Published On: Tue, Oct 22nd, 2019

What does Universal Credit replace? How UK roll out affects existing benefit claimants | Personal Finance | Finance

Universal Credit is a payment which may be made in order to help with living costs. It may be that a person who is on a low income or is out of work can claim the payment. It is replacing six existing benefits, known as legacy benefits. These are Housing Benefit, income-related Employment and Support Allowance (ESA), income-based Jobseeker’s Allowance (JSA), Child Tax Credit, Working Tax Credit, and Income Support.

It’s not possible to claim Universal Credit at the same time as receiving any of the aforementioned benefits.

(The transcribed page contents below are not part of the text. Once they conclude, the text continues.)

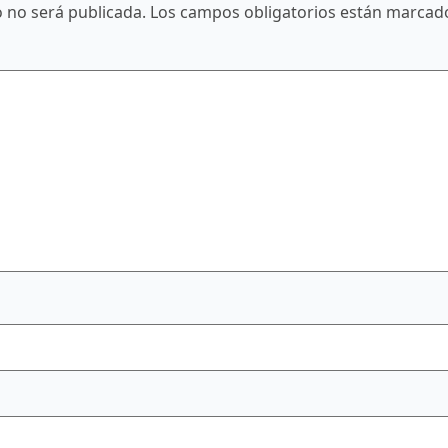
o no será publicada.
Los campos obligatorios están marca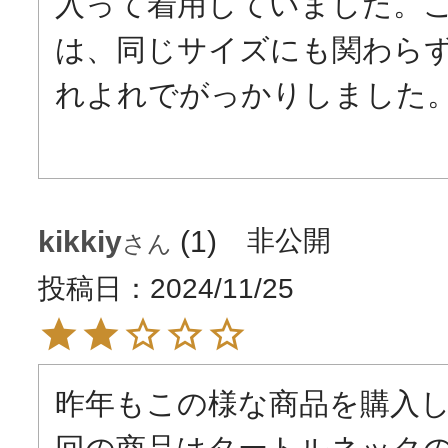
入って着用していました。
は、同じサイズにも関わら
れよれでがっかりしました。
kikkiy
1
非公開
投稿日
2024/11/25
昨年もこの様な商品を購入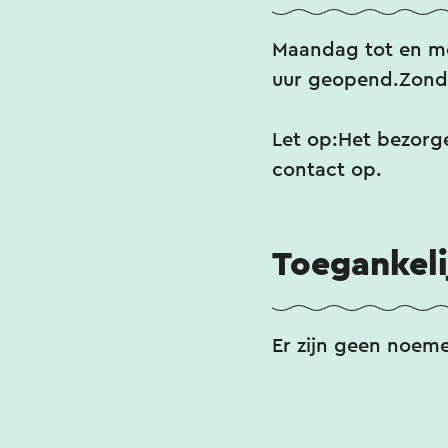
Maandag tot en me
uur geopend.Zond
Let op:Het bezorge
contact op.
Toegankeli
Er zijn geen noem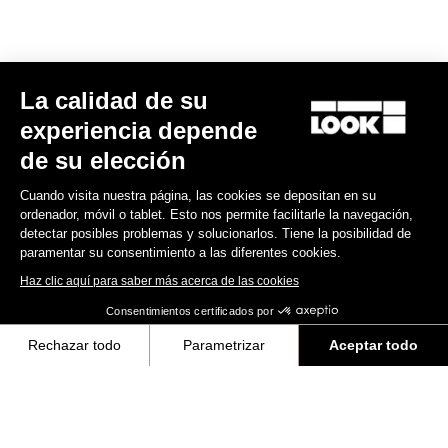
La calidad de su
experiencia depende
de su elección
Cuando visita nuestra página, las cookies se depositan en su
ordenador, móvil o tablet. Esto nos permite facilitarle la navegación,
detectar posibles problemas y solucionarlos. Tiene la posibilidad de
paramentar su consentimiento a las diferentes cookies.
Haz clic aquí para saber más acerca de las cookies
Consentimientos certificados por
Seatposts
Rechazar todo
Parametrizar
Aceptar todo
Axeptio consent
Plataforma de Gestión de Consentimiento: Personaliza tus Opciones
Descubra
Nuestra plataforma te permite personalizar y gestionar tus ajustes de 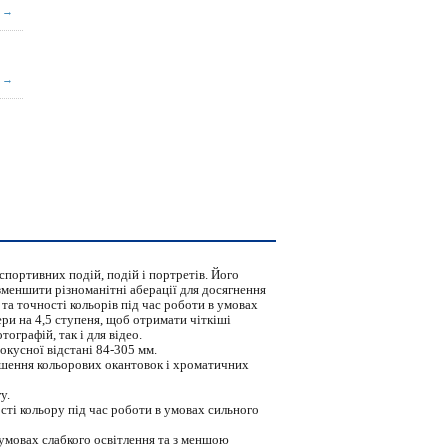
→
→
спортивних подій, подій і портретів. Його
зменшити різноманітні аберації для досягнення
та точності кольорів під час роботи в умовах
ри на 4,5 ступеня, щоб отримати чіткіші
ографій, так і для відео.
кусної відстані 84-305 мм.
ншення кольорових окантовок і хроматичних
у.
сті кольору під час роботи в умовах сильного
в умовах слабкого освітлення та з меншою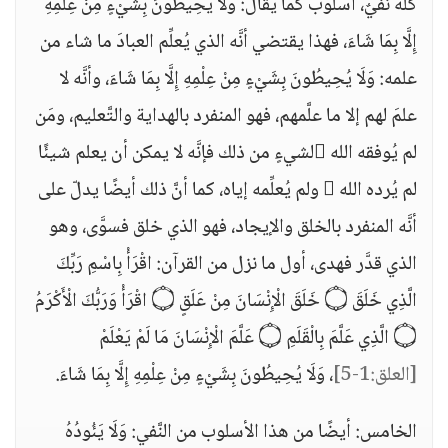
كلّه نفيٌ، أسلوب كما يُقال: وَلَا يُحِيطُونَ بِشَيْءٍ مِنْ عِلْمِهِ
إِلَّا بِمَا شَاءَ، فهذا يقتضي أنَّه الذي يُعلِّم العبادَ ما شاء من
علمه: وَلَا يُحِيطُونَ بِشَيْءٍ مِنْ عِلْمِهِ إِلَّا بِمَا شَاءَ، وأنَّه لا
علمَ لهم إلا ما علَّمهم، فهو المنفرد بالهداية والتَّعليم، ومَن
لم يُوفقه الله لشيءٍ من ذلك فإنَّه لا يمكن أن يعلم شيئًا
لم يُرده الله  ولم يُعلِّمه إياه، كما أنَّ ذلك أيضًا يدلّ على
أنَّه المنفرد بالخلق والإيجاد، فهو الذي خلق فسوَّى، وهو
الذي قدَّر فهدى، أول ما نزل من القرآن: اقْرَأْ بِاسْمِ رَبِّكَ
الَّذِي خَلَقَ ۝ خَلَقَ الْإِنْسَانَ مِنْ عَلَقٍ ۝ اقْرَأْ وَرَبُّكَ الْأَكْرَمُ
۝ الَّذِي عَلَّمَ بِالْقَلَمِ ۝ عَلَّمَ الْإِنْسَانَ مَا لَمْ يَعْلَمْ
[العلق:1-5]
، وَلَا يُحِيطُونَ بِشَيْءٍ مِنْ عِلْمِهِ إِلَّا بِمَا شَاءَ.
الخامس: أيضًا من هذا الأسلوب من النَّفي: وَلَا يَئُودُهُ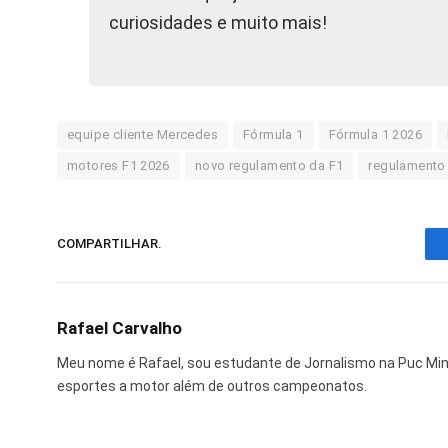
curiosidades e muito mais!
equipe cliente Mercedes
Fórmula 1
Fórmula 1 2026
motores F1 2026
novo regulamento da F1
regulamento
COMPARTILHAR.
Rafael Carvalho
Meu nome é Rafael, sou estudante de Jornalismo na Puc Mi
esportes a motor além de outros campeonatos.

The process of introducing Universal Credit across the UK is happening in stages.

The website states that a person does not need to do anything until they hear from the Department for Work and Pensions (DWP) about moving to Universal Credit, unless one has a change in circumstances.

The movement of existing benefits claimants onto Universal Credit is referred to as “managed migration” and a pilot scheme for this is underway.

In July this year, the DWP confirmed the trial had begun in Harrogate, North Yorkshire, and would affect up to 10,000 legacy benefits claimants who have not had a change of circumstance.

The scheme will last for at least one year.

The DWP said they would initially select claimants for the pilot from those currently attending the Jobcentre for meetings with their work coach.

Once ready, claimants are given a migration notice, giving them at least three months to submit a claim for Universal Credit.

Those who don’t have higher entitlements when receiving Universal Credit will be eligible for transitional protection, if their circumstances don’t change.

Who is eligible for Universal Credit?

There are some rules on eligibility, and this includes living in the UK, and being on a low income or out of work.